*** Exercise inputs ***

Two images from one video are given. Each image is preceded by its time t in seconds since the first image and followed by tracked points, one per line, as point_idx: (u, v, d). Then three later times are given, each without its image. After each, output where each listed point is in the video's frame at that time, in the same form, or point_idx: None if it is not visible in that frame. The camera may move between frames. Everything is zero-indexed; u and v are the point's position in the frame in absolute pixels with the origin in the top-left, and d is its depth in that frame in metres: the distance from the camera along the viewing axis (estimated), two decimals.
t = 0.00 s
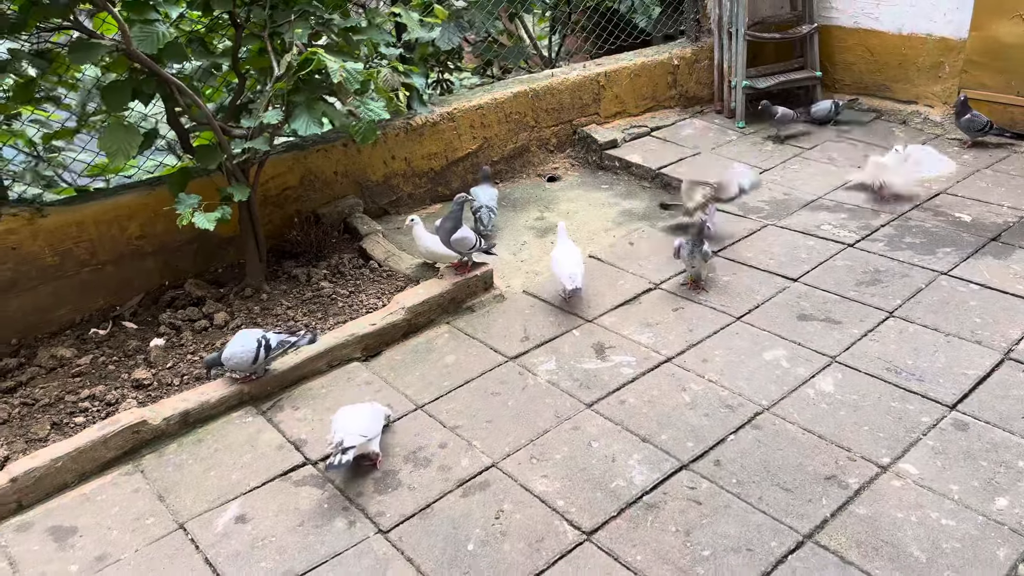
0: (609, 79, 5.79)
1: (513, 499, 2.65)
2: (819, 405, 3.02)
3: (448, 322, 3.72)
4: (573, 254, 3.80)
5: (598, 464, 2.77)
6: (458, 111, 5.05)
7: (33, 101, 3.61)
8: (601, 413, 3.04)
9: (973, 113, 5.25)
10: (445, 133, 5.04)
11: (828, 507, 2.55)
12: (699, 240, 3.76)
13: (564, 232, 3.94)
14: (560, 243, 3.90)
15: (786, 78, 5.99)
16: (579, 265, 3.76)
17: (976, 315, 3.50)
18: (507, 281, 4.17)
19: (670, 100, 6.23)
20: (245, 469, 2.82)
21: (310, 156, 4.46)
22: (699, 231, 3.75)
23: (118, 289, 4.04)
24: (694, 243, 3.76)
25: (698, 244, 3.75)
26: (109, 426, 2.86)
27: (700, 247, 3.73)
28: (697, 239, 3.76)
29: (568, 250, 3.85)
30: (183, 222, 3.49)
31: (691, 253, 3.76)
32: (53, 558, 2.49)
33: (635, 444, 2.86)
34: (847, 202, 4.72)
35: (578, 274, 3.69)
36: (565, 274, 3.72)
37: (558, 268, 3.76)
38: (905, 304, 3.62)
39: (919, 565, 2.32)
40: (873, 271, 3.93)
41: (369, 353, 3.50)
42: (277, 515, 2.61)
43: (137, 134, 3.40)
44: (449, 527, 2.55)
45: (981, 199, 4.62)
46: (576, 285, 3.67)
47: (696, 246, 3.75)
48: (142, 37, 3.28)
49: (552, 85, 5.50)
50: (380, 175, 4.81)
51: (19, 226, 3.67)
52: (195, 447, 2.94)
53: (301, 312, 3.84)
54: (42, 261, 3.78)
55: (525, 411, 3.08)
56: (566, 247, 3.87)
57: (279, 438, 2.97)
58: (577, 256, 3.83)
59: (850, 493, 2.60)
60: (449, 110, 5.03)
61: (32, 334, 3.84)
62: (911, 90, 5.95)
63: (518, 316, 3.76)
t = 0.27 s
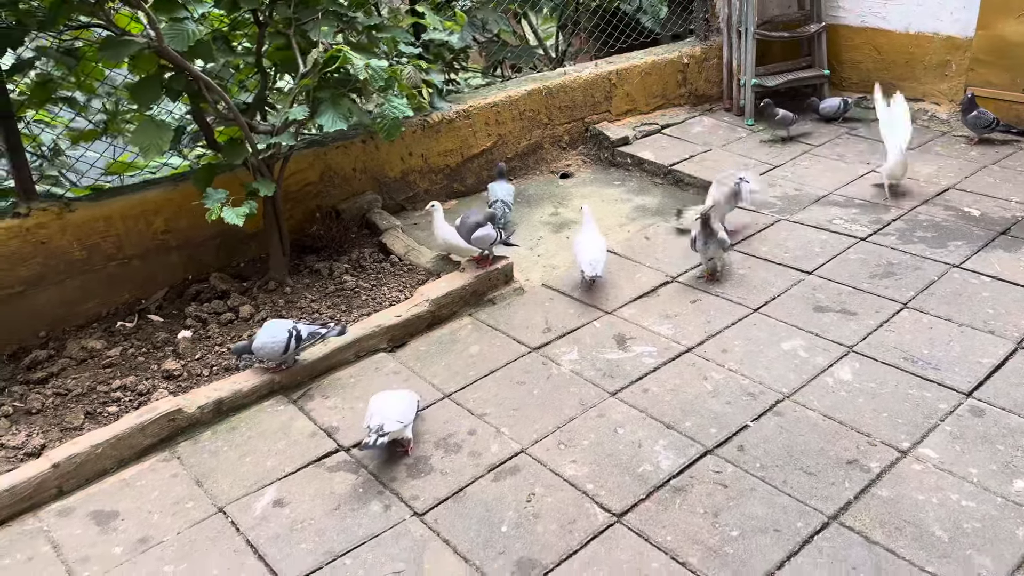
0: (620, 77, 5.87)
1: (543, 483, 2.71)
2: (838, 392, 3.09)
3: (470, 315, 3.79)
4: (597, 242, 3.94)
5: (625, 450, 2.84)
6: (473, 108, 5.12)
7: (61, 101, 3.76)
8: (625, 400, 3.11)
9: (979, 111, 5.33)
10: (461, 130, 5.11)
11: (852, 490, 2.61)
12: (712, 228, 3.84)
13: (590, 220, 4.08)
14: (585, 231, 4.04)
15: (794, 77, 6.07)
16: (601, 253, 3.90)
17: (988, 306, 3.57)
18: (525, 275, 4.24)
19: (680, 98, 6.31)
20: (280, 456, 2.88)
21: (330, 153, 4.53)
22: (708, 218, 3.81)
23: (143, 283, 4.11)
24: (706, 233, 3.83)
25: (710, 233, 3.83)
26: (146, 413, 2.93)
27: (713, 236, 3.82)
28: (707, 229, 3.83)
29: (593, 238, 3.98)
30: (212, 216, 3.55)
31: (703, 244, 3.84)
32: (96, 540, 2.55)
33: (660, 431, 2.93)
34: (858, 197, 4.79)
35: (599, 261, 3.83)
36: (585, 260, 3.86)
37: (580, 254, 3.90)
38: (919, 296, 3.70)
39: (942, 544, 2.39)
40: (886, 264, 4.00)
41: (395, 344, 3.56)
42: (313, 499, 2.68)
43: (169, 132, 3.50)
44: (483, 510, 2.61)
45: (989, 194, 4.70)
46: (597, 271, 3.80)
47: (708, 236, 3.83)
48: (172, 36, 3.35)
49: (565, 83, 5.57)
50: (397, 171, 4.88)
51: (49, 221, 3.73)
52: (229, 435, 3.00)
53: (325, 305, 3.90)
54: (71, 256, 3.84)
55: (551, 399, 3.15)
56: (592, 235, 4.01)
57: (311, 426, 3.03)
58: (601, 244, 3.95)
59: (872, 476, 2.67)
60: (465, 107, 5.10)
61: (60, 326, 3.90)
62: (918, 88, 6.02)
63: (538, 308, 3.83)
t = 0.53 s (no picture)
0: (632, 76, 5.93)
1: (569, 470, 2.77)
2: (855, 384, 3.14)
3: (490, 308, 3.85)
4: (613, 236, 3.99)
5: (648, 438, 2.90)
6: (489, 106, 5.18)
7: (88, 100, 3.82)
8: (646, 391, 3.16)
9: (988, 110, 5.38)
10: (476, 127, 5.17)
11: (872, 477, 2.67)
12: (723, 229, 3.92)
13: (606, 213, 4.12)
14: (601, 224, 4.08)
15: (804, 76, 6.13)
16: (617, 247, 3.95)
17: (1001, 301, 3.63)
18: (542, 270, 4.29)
19: (690, 97, 6.37)
20: (309, 443, 2.94)
21: (349, 149, 4.59)
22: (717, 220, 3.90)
23: (166, 276, 4.16)
24: (717, 234, 3.92)
25: (721, 234, 3.91)
26: (177, 402, 2.98)
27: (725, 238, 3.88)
28: (717, 229, 3.92)
29: (610, 231, 4.02)
30: (236, 209, 3.61)
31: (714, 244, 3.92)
32: (133, 525, 2.60)
33: (682, 420, 2.98)
34: (869, 195, 4.85)
35: (616, 256, 3.88)
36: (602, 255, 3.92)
37: (596, 248, 3.96)
38: (932, 291, 3.75)
39: (961, 529, 2.44)
40: (899, 260, 4.05)
41: (417, 336, 3.62)
42: (344, 485, 2.73)
43: (197, 125, 3.56)
44: (510, 496, 2.67)
45: (999, 191, 4.75)
46: (613, 267, 3.86)
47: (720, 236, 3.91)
48: (200, 32, 3.43)
49: (578, 81, 5.63)
50: (414, 167, 4.94)
51: (76, 214, 3.79)
52: (258, 423, 3.06)
53: (346, 298, 3.96)
54: (96, 249, 3.90)
55: (573, 389, 3.20)
56: (608, 228, 4.06)
57: (338, 415, 3.09)
58: (618, 237, 4.00)
59: (891, 464, 2.72)
60: (480, 105, 5.16)
61: (85, 319, 3.96)
62: (926, 87, 6.08)
63: (557, 302, 3.89)
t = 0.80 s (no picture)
0: (645, 76, 5.98)
1: (589, 461, 2.81)
2: (870, 379, 3.18)
3: (507, 303, 3.89)
4: (628, 232, 4.02)
5: (666, 431, 2.93)
6: (503, 104, 5.23)
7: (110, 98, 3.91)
8: (663, 385, 3.20)
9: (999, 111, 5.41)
10: (491, 125, 5.22)
11: (889, 469, 2.70)
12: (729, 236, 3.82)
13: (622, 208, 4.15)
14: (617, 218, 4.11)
15: (815, 77, 6.17)
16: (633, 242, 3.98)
17: (1015, 299, 3.65)
18: (557, 266, 4.33)
19: (701, 97, 6.41)
20: (332, 434, 2.98)
21: (366, 146, 4.64)
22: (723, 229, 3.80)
23: (186, 271, 4.21)
24: (722, 242, 3.82)
25: (726, 241, 3.82)
26: (202, 392, 3.02)
27: (731, 247, 3.80)
28: (724, 237, 3.82)
29: (625, 227, 4.05)
30: (259, 205, 3.66)
31: (720, 253, 3.83)
32: (161, 511, 2.64)
33: (700, 414, 3.02)
34: (881, 194, 4.88)
35: (630, 253, 3.93)
36: (618, 253, 3.96)
37: (611, 245, 3.99)
38: (945, 289, 3.78)
39: (978, 520, 2.48)
40: (912, 258, 4.09)
41: (435, 330, 3.66)
42: (368, 474, 2.78)
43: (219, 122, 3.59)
44: (532, 486, 2.71)
45: (1010, 192, 4.78)
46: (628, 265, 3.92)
47: (725, 245, 3.82)
48: (226, 29, 3.45)
49: (591, 81, 5.68)
50: (429, 165, 4.98)
51: (99, 208, 3.83)
52: (281, 414, 3.10)
53: (365, 293, 4.01)
54: (118, 243, 3.94)
55: (591, 383, 3.24)
56: (624, 222, 4.08)
57: (360, 406, 3.13)
58: (633, 233, 4.03)
59: (908, 457, 2.75)
60: (495, 103, 5.20)
61: (106, 311, 4.00)
62: (937, 89, 6.11)
63: (573, 297, 3.93)
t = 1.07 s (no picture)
0: (653, 74, 6.00)
1: (600, 453, 2.83)
2: (879, 375, 3.20)
3: (516, 297, 3.92)
4: (637, 227, 4.03)
5: (676, 424, 2.96)
6: (512, 100, 5.25)
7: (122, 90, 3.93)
8: (672, 379, 3.22)
9: (1006, 112, 5.42)
10: (500, 121, 5.24)
11: (897, 464, 2.71)
12: (708, 245, 3.72)
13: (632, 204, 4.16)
14: (627, 213, 4.12)
15: (823, 76, 6.18)
16: (640, 238, 3.98)
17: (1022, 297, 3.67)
18: (566, 262, 4.36)
19: (709, 95, 6.43)
20: (345, 424, 3.00)
21: (376, 140, 4.65)
22: (701, 238, 3.69)
23: (196, 263, 4.23)
24: (700, 251, 3.73)
25: (704, 251, 3.72)
26: (215, 382, 3.05)
27: (707, 256, 3.70)
28: (701, 246, 3.72)
29: (635, 223, 4.05)
30: (271, 196, 3.68)
31: (697, 261, 3.74)
32: (176, 498, 2.67)
33: (709, 408, 3.04)
34: (888, 192, 4.90)
35: (635, 248, 3.91)
36: (625, 246, 3.94)
37: (619, 239, 3.99)
38: (953, 286, 3.79)
39: (986, 514, 2.49)
40: (920, 256, 4.10)
41: (445, 323, 3.69)
42: (380, 464, 2.80)
43: (232, 114, 3.61)
44: (543, 477, 2.73)
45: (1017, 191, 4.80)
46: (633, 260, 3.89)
47: (703, 253, 3.72)
48: (240, 21, 3.49)
49: (600, 77, 5.70)
50: (438, 160, 5.01)
51: (111, 199, 3.85)
52: (294, 404, 3.13)
53: (375, 286, 4.03)
54: (129, 234, 3.97)
55: (600, 376, 3.27)
56: (633, 218, 4.09)
57: (372, 397, 3.16)
58: (641, 230, 4.04)
59: (916, 452, 2.77)
60: (505, 99, 5.22)
61: (118, 302, 4.03)
62: (944, 89, 6.13)
63: (582, 292, 3.95)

*** End of Exercise inputs ***

Reproduce word for word the material above, starting with the line that has "7: (110, 98, 3.91)" and stopping after the line that has "45: (1017, 191, 4.80)".

7: (110, 98, 3.91)
8: (663, 385, 3.20)
9: (999, 111, 5.41)
10: (491, 125, 5.22)
11: (889, 469, 2.70)
12: (729, 236, 3.82)
13: (622, 208, 4.15)
14: (617, 218, 4.11)
15: (815, 77, 6.17)
16: (633, 242, 3.98)
17: (1015, 299, 3.65)
18: (557, 266, 4.33)
19: (701, 97, 6.41)
20: (332, 434, 2.98)
21: (366, 146, 4.64)
22: (723, 229, 3.80)
23: (186, 271, 4.21)
24: (722, 242, 3.82)
25: (726, 241, 3.82)
26: (202, 392, 3.02)
27: (731, 247, 3.80)
28: (724, 237, 3.82)
29: (625, 227, 4.05)
30: (259, 205, 3.66)
31: (720, 253, 3.83)
32: (161, 511, 2.64)
33: (700, 414, 3.02)
34: (881, 194, 4.88)
35: (630, 253, 3.93)
36: (618, 253, 3.96)
37: (611, 245, 3.99)
38: (945, 289, 3.78)
39: (978, 520, 2.48)
40: (912, 258, 4.09)
41: (435, 330, 3.66)
42: (368, 474, 2.78)
43: (219, 122, 3.59)
44: (532, 486, 2.71)
45: (1010, 192, 4.78)
46: (628, 265, 3.92)
47: (725, 245, 3.82)
48: (226, 29, 3.45)
49: (591, 81, 5.68)
50: (429, 165, 4.98)
51: (99, 208, 3.83)
52: (281, 414, 3.10)
53: (365, 293, 4.01)
54: (118, 243, 3.94)
55: (591, 383, 3.24)
56: (624, 222, 4.08)
57: (360, 406, 3.13)
58: (633, 233, 4.03)
59: (908, 457, 2.75)
60: (495, 103, 5.20)
61: (106, 311, 4.00)
62: (937, 89, 6.11)
63: (573, 297, 3.93)
t = 1.07 s (no picture)
0: (653, 74, 6.00)
1: (600, 453, 2.83)
2: (879, 375, 3.20)
3: (516, 297, 3.92)
4: (637, 227, 4.03)
5: (676, 424, 2.96)
6: (512, 100, 5.25)
7: (122, 90, 3.93)
8: (672, 379, 3.22)
9: (1006, 112, 5.42)
10: (500, 121, 5.24)
11: (897, 464, 2.71)
12: (708, 245, 3.72)
13: (632, 204, 4.16)
14: (627, 213, 4.12)
15: (823, 76, 6.18)
16: (640, 238, 3.98)
17: (1022, 297, 3.67)
18: (566, 262, 4.36)
19: (709, 95, 6.43)
20: (345, 424, 3.00)
21: (376, 140, 4.65)
22: (701, 238, 3.69)
23: (196, 263, 4.23)
24: (700, 251, 3.73)
25: (704, 251, 3.72)
26: (215, 382, 3.05)
27: (707, 256, 3.70)
28: (701, 246, 3.72)
29: (635, 223, 4.05)
30: (271, 196, 3.68)
31: (697, 261, 3.74)
32: (176, 498, 2.67)
33: (709, 408, 3.04)
34: (888, 192, 4.90)
35: (635, 248, 3.91)
36: (625, 246, 3.94)
37: (619, 239, 3.99)
38: (953, 286, 3.79)
39: (986, 514, 2.49)
40: (920, 256, 4.10)
41: (445, 323, 3.69)
42: (380, 464, 2.80)
43: (232, 114, 3.61)
44: (543, 477, 2.73)
45: (1017, 191, 4.80)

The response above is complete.